Henry was sent to Ackworth School run by the Society of Friends and in 1808 became involved at the New Eagley mill, taking over its management in 1818. He was joined by his younger brother Edmund in 1821. The partnership of the two brothers expanded both the mill and the business and by 1831 they had 260 employees. In 1832 they bought the partially completed Egerton Mill which had been built upstream at Egerton.

Benevolent employers, they established schools, a library and a reading room. Ashworth was a staunch nonconformist, and refused to pay church rates. He supported the schemes of Edwin Chadwick to implement the Poor Law of 1834; but was a tough opponent of trades unions. In a dispute with Edmund, the business was split in 1854, with Henry taking the New Eagley Mill and Edmund the Egerton Mill. By this time sons of both brothers had taken over much of the management responsibility. In 1880 Henry Ashworth retired, handing over New Eagley to his eldest son, George Binns Ashworth.

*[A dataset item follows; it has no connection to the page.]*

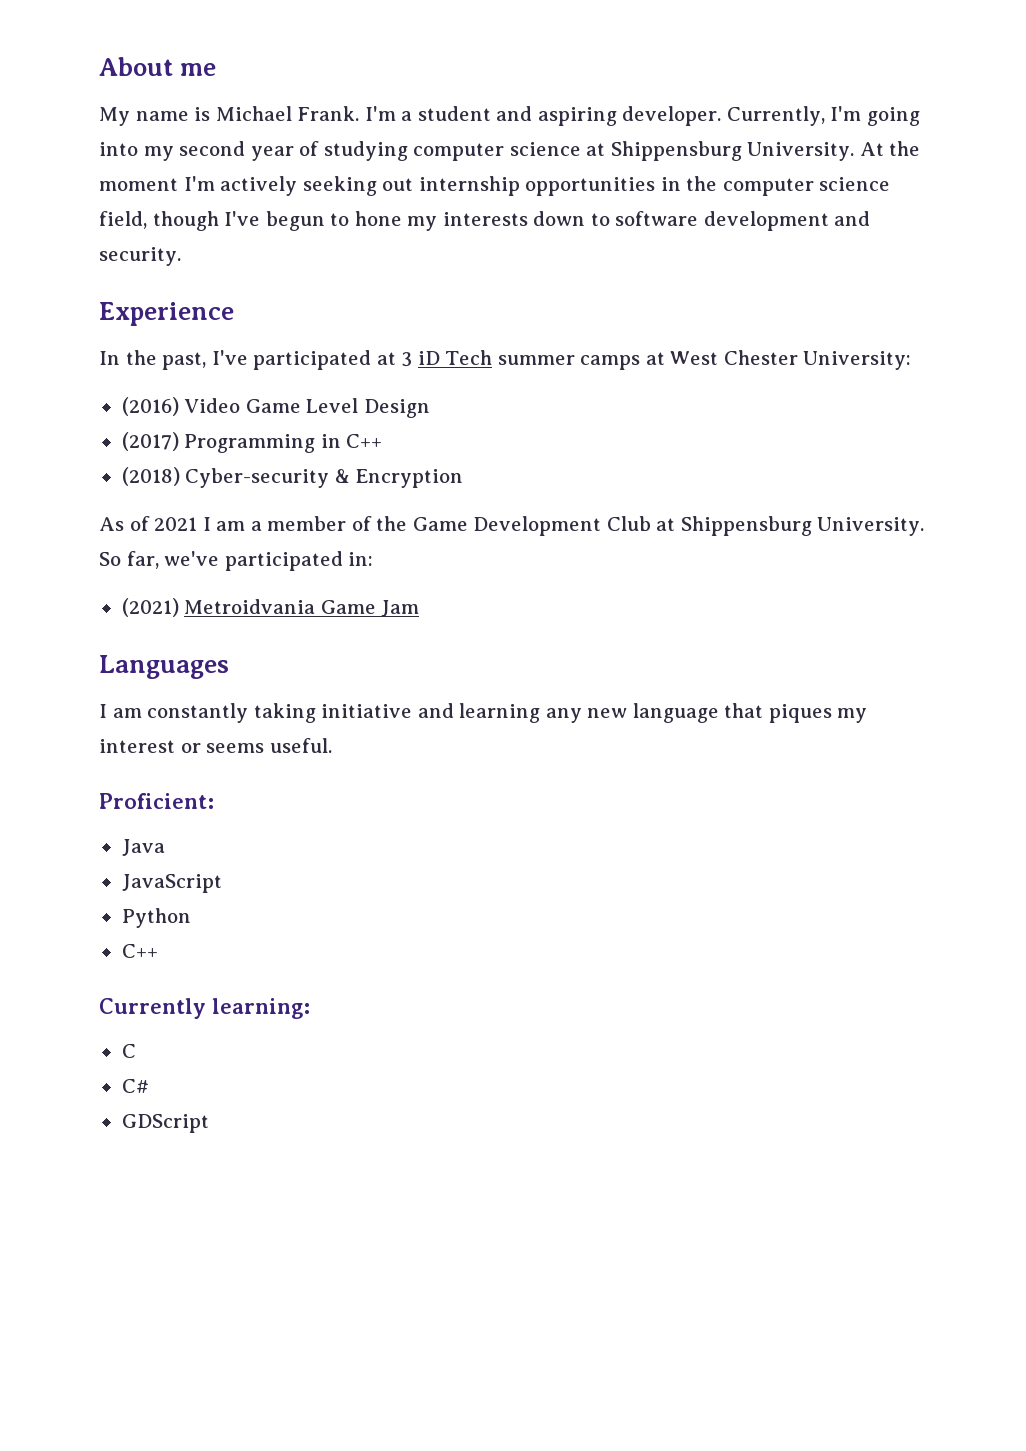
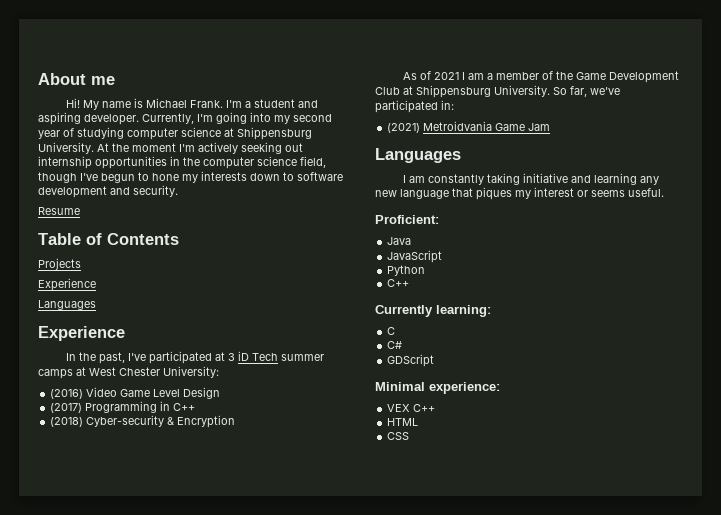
(217, 69) none -> [65,98,80,108] Hi!
(181, 256) none -> [38,207,80,215] [38,233,179,245] [38,258,81,270] [38,278,96,291] [38,300,96,310] // Resume // Table of Contents // Projects // Experience // Languages
(209, 1123) none -> [375,382,500,394] [387,404,436,412] [387,418,419,426] [387,432,410,440] // Minimal experience: // VEX C++ // HTML // CSS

He was a founder of the Anti-Corn Law League, and was one of its major supporters. He had met Richard Cobden in 1837, and became a firm friend.

In 1840 he was one of a deputation that waited upon Lord Melbourne to urge the repeal of the corn laws. 'You know,' said the premier, 'that to be impracticable.' Sir Robert Peel was equally unhelpful. In answer to Ashworth's plea that the import of food should not be restricted in order to maintain rents. Sir James Graham called out, 'Why, you are a leveller!' and asked whether he was to infer that the labouring classes had some claim to the landlords' estates. Ashworth protested; in dismissing the deputation Sir James told them that if the corn laws were repealed great disasters would fall upon the country, the land would go out of cultivation, church and state could not be upheld, the national institutions would be reduced to their elements, and the houses of the leaguers would be pulled about their ears by the people they were trying to excite.